Starbucks customers across the nation are reporting even longer wait times for their morning cup of Jo--and they're not happy about it.

The slower service comes after a major shift in the coffee shop's labor strategy that has basically cut short employees' hours and shifts, writes Venessa Wong from Buzzfeed. Since May, the site reports that the number of work hours assigned to all stores has fallen below what they have traditionally offered. 
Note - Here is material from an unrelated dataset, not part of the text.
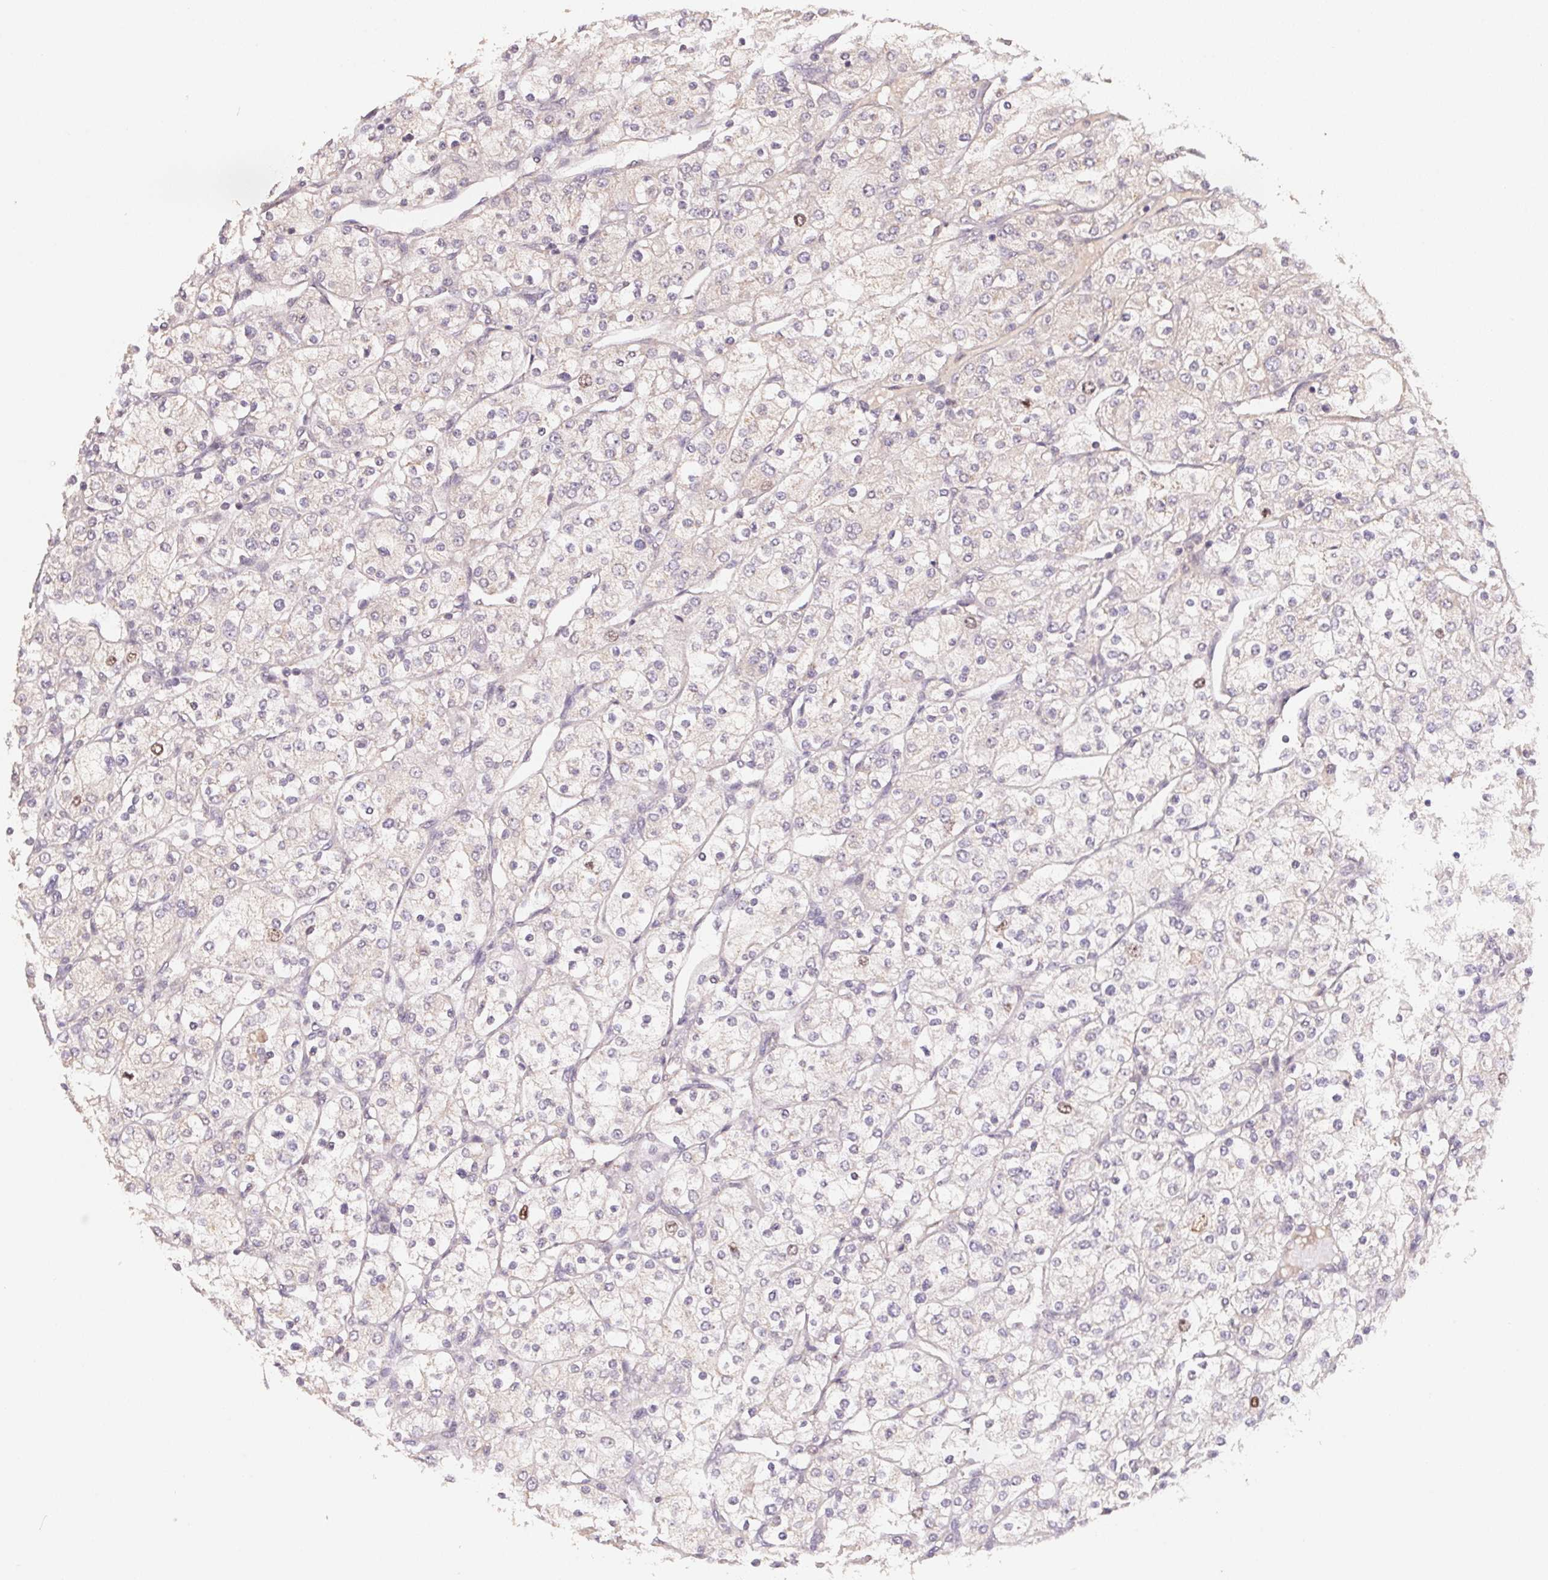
{"staining": {"intensity": "weak", "quantity": "<25%", "location": "cytoplasmic/membranous"}, "tissue": "renal cancer", "cell_type": "Tumor cells", "image_type": "cancer", "snomed": [{"axis": "morphology", "description": "Adenocarcinoma, NOS"}, {"axis": "topography", "description": "Kidney"}], "caption": "The histopathology image shows no staining of tumor cells in renal adenocarcinoma.", "gene": "KIFC1", "patient": {"sex": "male", "age": 80}}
Starbucks uses a software system called Global Labor Scheduling (GLS) to determine how many work hours a store needs based on projected transactions for that day. However, Buzzfeed reports that the software has amended the number of hours it allocates, even when the number of projected transactions remains the same. For example, for an estimated 800 transactions GLS used to assign a store 70 hours of labor, but in recent months that same estimate tracks only 65 hours.

The coffee giant has denied any changes to its labor policies and claims it only asks managers to handle staffing "in accordance with what they each need," Jaime Riley, a spokesperson, told Buzzfeed. 

Starbucks employees--or partners, in the company's lingo--have started an online petition arguing against the labor cuts. So far it has over 15,000 signatures. 

News of the labor cuts comes after Starbucks announced disappointing third quarter results. Sales grew just 4 percent in the quarter, well below the 5.6 percent analysts had forecast. Overall, however, Starbucks reported a profit of $754 million, above last year's $626.7 million figure for the same period. 

The company also issued a pay raise for its workers in early July. Instead of receiving their annual raise in January, like they usually do, partners will get it this October. Moreover, last week Starbucks also announced changes to its dress code. Baristas will now be able dye their hair and wear colorful clothes underneath the signature green aprons--moving away from the black, white or khaki only rule.

As a side note, Starbucks revealed an organizational change earlier this week. Cliff Burrows, who was the group president for the United States and Americas, will now assume the role of group president of a new division dubbed "Siren Retail." In the press release, the Seattle coffee chain said it would focus on an overall long-term strategy and innovation and that its plan "does not embrace the status quo."